▶ _Texto_:

Sua mãe, Ana Martins de Oliveira, tinha vergonha de ser fotografada, mas gostava de armar cenários para retratos.

Quando os cliques se sucediam dentro de casa, forrava com tecido as tábuas do barraco, emprestando novas cores aos flagras ali registrados.

Eram crônicas visuais, imersas em dezenas de monóculos – pequenas cápsulas, quase herméticas, em cujas bases se acondicionam imagens, acessíveis pela lente embutida na extremidade oposta, bem mais estreita.

Dona Ana, uma senhora negra, guarda os objetos em um armário, sem nunca perder o hábito de manuseá-los – ainda hoje, espia as fotografias no fundo daquelas superfícies plásticas.

O ritual evoca uma série de recordações: seu nascimento, em 1943; a infância e a adolescência numa fazenda, trabalhando em regime análogo à escravidão; a chegada a Belo Horizonte, no início da vida adulta; os encontros com amigos e familiares; as brincadeiras prediletas dos filhos; e o cotidiano no Aglomerado da Serra, favela em que reside há cinco décadas, na zona sul da capital mineira.

Habituada a narrar essas memórias aos netos, Dona Ana as examinaria junto a estudiosos interessados nas suas experiências pessoais.

Ao receber a visita de uma equipe que circulava pela comunidade em 2015, colhendo depoimentos dos moradores para um projeto de história oral, a ex-faxineira sugeriu aos integrantes que apreciassem seus tesouros.

Então, o ritual se repetiu. A caixa de monóculos foi retirada do guarda-roupa e, os artefatos circularam de mão em mão, sendo erguidos na direção dos olhos e posicionados contra a luz.

▶ _Dados fornecidos_:
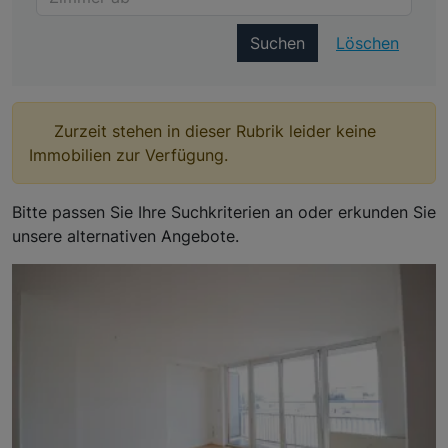
Suchen
Löschen
Zurzeit stehen in dieser Rubrik leider keine
Immobilien zur Verfügung.
Bitte passen Sie Ihre Suchkriterien an oder erkunden Sie
unsere alternativen Angebote.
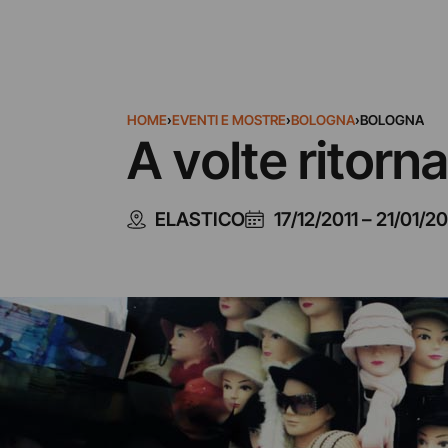
HOME
›
EVENTI E MOSTRE
›
BOLOGNA
›
BOLOGNA
A volte ritorn
ELASTICO
17/12/2011
–
21/01/20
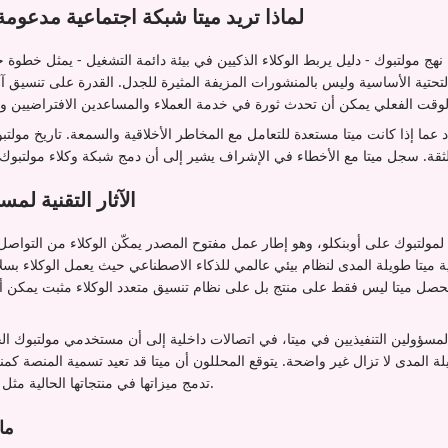
لماذا تريد ميتا شبكة اجتماعية مدعومة
نهج مولتبوك - دليل يربط الوكلاء الذكيين في بيئة دائمة التشغيل - يمثل خطوة جد
 التحتية الأساسية وليس بالمنشورات المزيفة المثيرة للجدل. القدرة على تنسيق آ
د عما إذا كانت ميتا مستعدة للتعامل مع المخاطر الأخلاقية والسمعة. تاريخ مولتب
الآثار التقنية لمس
ة لمولتبوك على أوبنكلو، وهو إطار عمل مفتوح المصدر يمكّن الوكلاء من التواصل 
ية ميتا طويلة المدى لنظام بيئي عالمي للذكاء الاصطناعي حيث يعمل الوكلاء بس
تحصل ميتا ليس فقط على منتج بل على نظام تنسيق متعدد الوكلاء مثبت يمكن أ
لمسؤولين التنفيذيين في ميتا، في اتصالات داخلية إلى أن مستخدمي مولتبوك ال
 المدى لا تزال غير واضحة. يتوقع المحللون أن ميتا قد تعيد تسمية المنصة كمن
تدمج ميزاتها في منتجاتها الحالية مثل واتساب أو فيسبوك ماسنجر.
ما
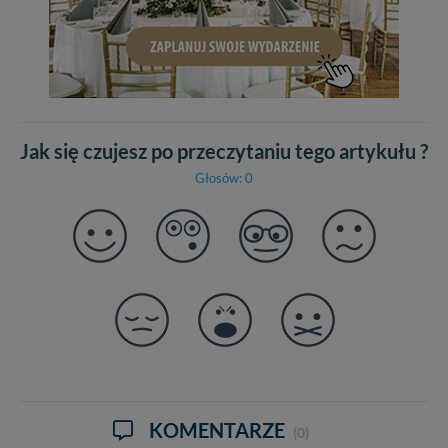
Jak się czujesz po przeczytaniu tego artykułu ?
Głosów: 0
KOMENTARZE
(0)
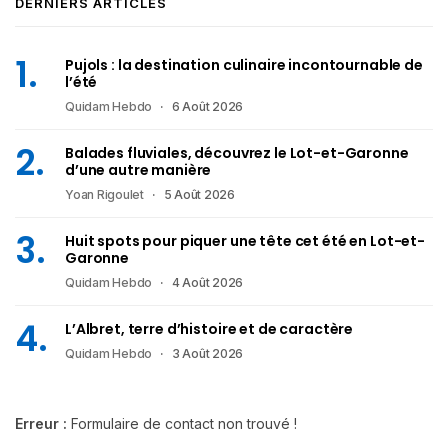
DERNIERS ARTICLES
Pujols : la destination culinaire incontournable de
l’été
Quidam Hebdo
6 Août 2026
Balades fluviales, découvrez le Lot-et-Garonne
d’une autre manière
Yoan Rigoulet
5 Août 2026
Huit spots pour piquer une tête cet été en Lot-et-
Garonne
Quidam Hebdo
4 Août 2026
L’Albret, terre d’histoire et de caractère
Quidam Hebdo
3 Août 2026
Erreur :
Formulaire de contact non trouvé !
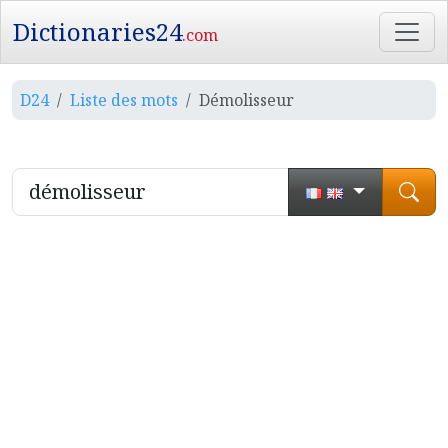
Dictionaries24
.com
D24
Liste des mots
Démolisseur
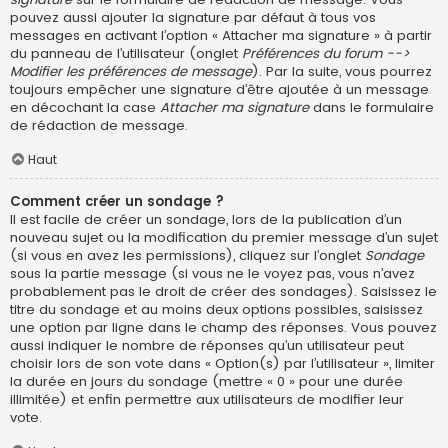
pouvez aussi ajouter la signature par défaut à tous vos
messages en activant l’option « Attacher ma signature » à partir
du panneau de l’utilisateur (onglet
Préférences du forum -->
Modifier les préférences de message
). Par la suite, vous pourrez
toujours empêcher une signature d’être ajoutée à un message
en décochant la case
Attacher ma signature
dans le formulaire
de rédaction de message.
Haut
Comment créer un sondage ?
Il est facile de créer un sondage, lors de la publication d’un
nouveau sujet ou la modification du premier message d’un sujet
(si vous en avez les permissions), cliquez sur l’onglet
Sondage
sous la partie message (si vous ne le voyez pas, vous n’avez
probablement pas le droit de créer des sondages). Saisissez le
titre du sondage et au moins deux options possibles, saisissez
une option par ligne dans le champ des réponses. Vous pouvez
aussi indiquer le nombre de réponses qu’un utilisateur peut
choisir lors de son vote dans « Option(s) par l’utilisateur », limiter
la durée en jours du sondage (mettre « 0 » pour une durée
illimitée) et enfin permettre aux utilisateurs de modifier leur
vote.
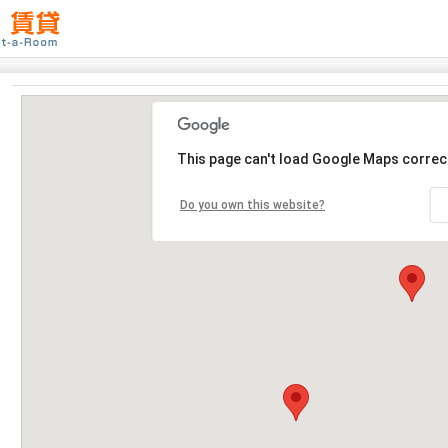
This page can't load Google Maps correct
Do you own this website?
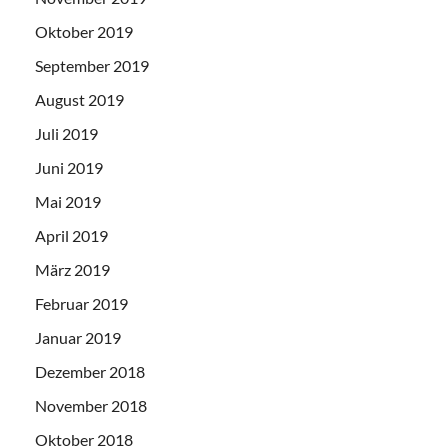
Oktober 2019
September 2019
August 2019
Juli 2019
Juni 2019
Mai 2019
April 2019
März 2019
Februar 2019
Januar 2019
Dezember 2018
November 2018
Oktober 2018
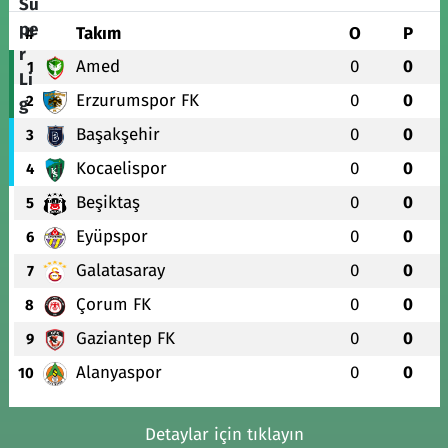
#
Takım
O
P
Amed
0
0
1
Erzurumspor FK
0
0
2
Başakşehir
0
0
3
Kocaelispor
0
0
4
Beşiktaş
0
0
5
Eyüpspor
0
0
6
Galatasaray
0
0
7
Çorum FK
0
0
8
Gaziantep FK
0
0
9
Alanyaspor
0
0
10
Detaylar için tıklayın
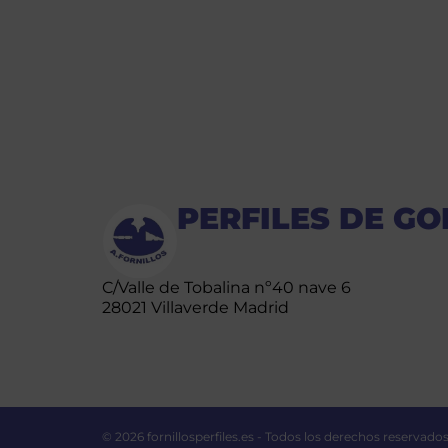
PERFILES DE G
C/Valle de Tobalina nº40 nave 6
28021 Villaverde Madrid
© 2026 fornillosperfiles.es - Todos los derechos reservado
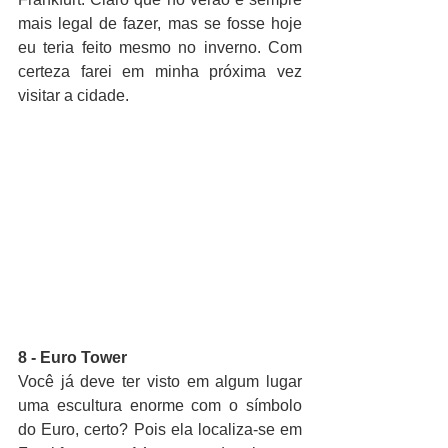
mais legal de fazer, mas se fosse hoje 
eu teria feito mesmo no inverno. Com 
certeza farei em minha próxima vez 
visitar a cidade.
8 - Euro Tower
Você já deve ter visto em algum lugar 
uma escultura enorme com o símbolo 
do Euro, certo? Pois ela localiza-se em 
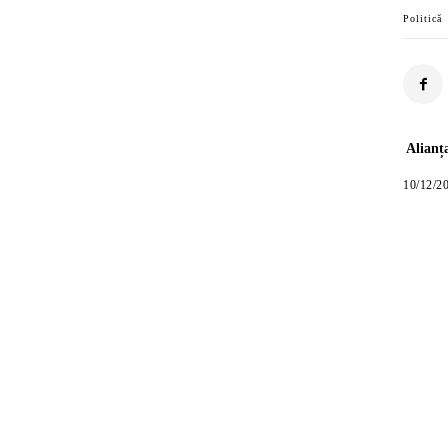
Politică
Alianț
10/12/2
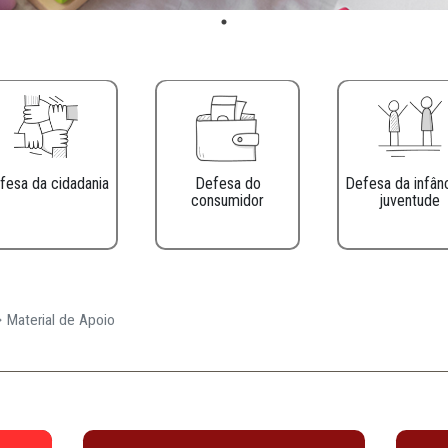
Defesa da cidadania
Defesa do
consumidor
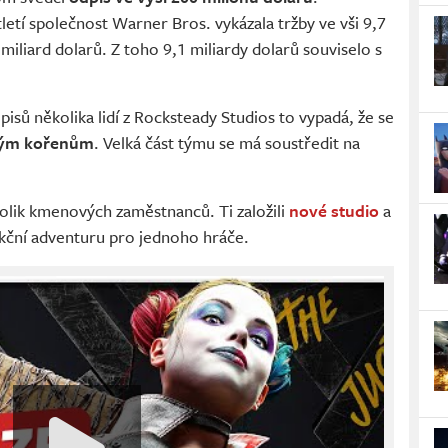
tletí společnost Warner Bros. vykázala tržby ve vši 9,7
 miliard dolarů. Z toho 9,1 miliardy dolarů souviselo s
pisů několika lidí z Rocksteady Studios to vypadá, že se
svým kořenům
. Velká část týmu se má soustředit na
olik kmenových zaměstnanců. Ti založili
nové studio
a
akční adventuru pro jednoho hráče.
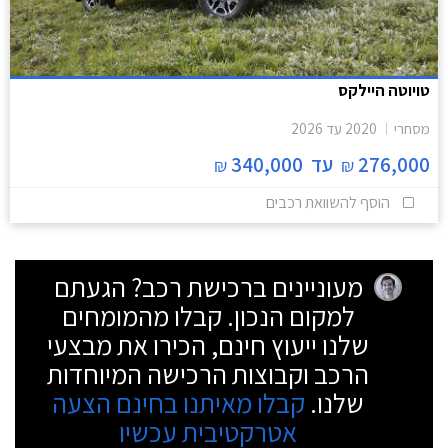
טויוטה היילקס
מסחרי
2020
עד
2026
276,000
עד
340,000
₪
₪
הוסף להשוואת רכבים
מעוניינים ברכישת רכב? הגעתם
למקום הנכון. קבלו מהמומחים
שלנו ייעוץ חינם, הכירו את מבצעי
הרכב וקבוצות הרכישה המיוחדות
שלנו.
קבלו מאיתנו בחינם הצעה
אטרקטיבית עכשיו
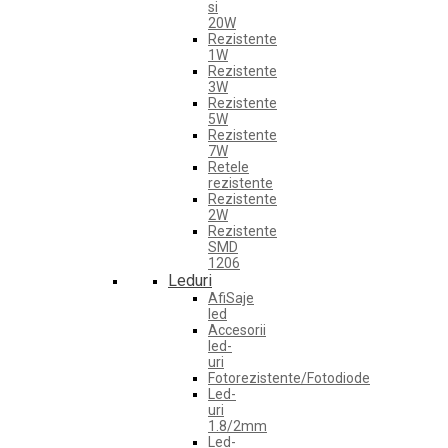
si
20W
Rezistente
1W
Rezistente
3W
Rezistente
5W
Rezistente
7W
Retele
rezistente
Rezistente
2W
Rezistente
SMD
1206
Leduri
AfiSaje
led
Accesorii
led-
uri
Fotorezistente/Fotodiode
Led-
uri
1.8/2mm
Led-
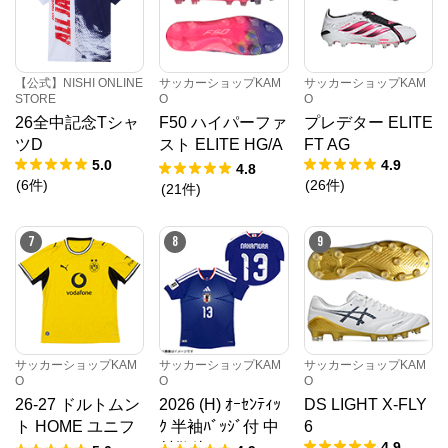
【公式】NISHI ONLINE
サッカーショップKAM
サッカーショップKAM
STORE
O
O
26全中記念Tシャ
F50 ハイパーファ
プレデター ELITE
ツD
スト ELITE HG/A
FT AG
5.0
4.9
G JAPAN
4.8
(
6
件
)
(
26
件
)
(
21
件
)
7
8
9
サッカーショップKAM
サッカーショップKAM
サッカーショップKAM
O
O
O
26-27 ドルトムン
2026 (H) ｵｰｾﾝﾃｨｯ
DS LIGHT X-FLY
ト HOME ユニフ
ｸ 半袖ﾊﾞｯｼﾞ付 中
6
4.9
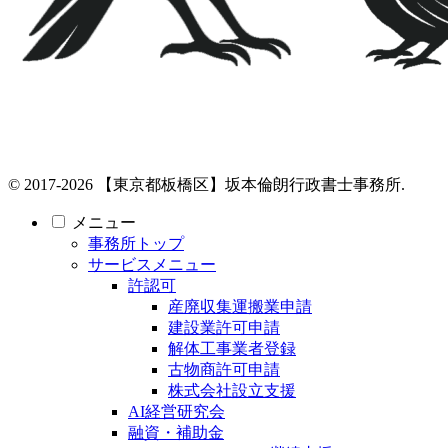
© 2017-2026 【東京都板橋区】坂本倫朗行政書士事務所.
メニュー
事務所トップ
サービスメニュー
許認可
産廃収集運搬業申請
建設業許可申請
解体工事業者登録
古物商許可申請
株式会社設立支援
AI経営研究会
融資・補助金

▶ _O que se pede_:
A) No texto sobre Dona Ana e seus monóculos, há quantas décadas ela mora no Aglomerado da Serra?
B) Diga se cada afirmação abaixo está de acordo com o texto sobre Dona Ana e seus monóculos. (i) Dona Ana nasceu em 1943. (ii) Dona Ana gostava de ser fotografada. (iii) A equipe do projeto de história oral passou pela comunidade em 2015.
C) Escreva a continuação do texto sobre Dona Ana e seus monóculos, a partir da última frase.
Os dados foram tirados de outra fonte.

▶ _Suas respostas_:
A) Há cinco décadas.

B)
(i) Sim: "seu nascimento, em 1943".
(ii) Não: "tinha vergonha de ser fotografada".
(iii) Sim: "Ao receber a visita de uma equipe que circulava pela comunidade em 2015".

C)
Uma após a outra, as lembranças ganhavam forma: festas de aniversário; jogos de bilhar; torneios de futebol; sete homens numa laje; uma garotinha prestes a chutar sua bola verde-amarela; José Teófilo, marido de Dona Ana, tomando cerveja e comendo petiscos num botequim.

“Foi uma epifania”, relata à BBC News Brasil o artista visual Guilherme Cunha.

“Em uma fração de segundo, vinte anos de pesquisa imagética se passaram como um filme dentro da minha cabeça. Em tudo que eu já havia estudado, não consegui identificar nada que se assemelhasse àquelas imagens.”

Os apetrechos eram janelas para um novo universo pictórico, até então negligenciado por instituições arquivísticas.

“Perguntei à Dona Ana de onde vinha aquilo tudo, e ela me disse que um grupo de homens perambulava com máquinas nas ruas da comunidade, oferecendo retratos aos moradores.”

Adão Serralheiro, fotógrafo indicado pela proprietária dos monóculos, recepcionou a equipe com café e biscoitos; entretanto, já havia abandonado o ofício – e, uma semana antes, jogara no lixo o próprio acervo.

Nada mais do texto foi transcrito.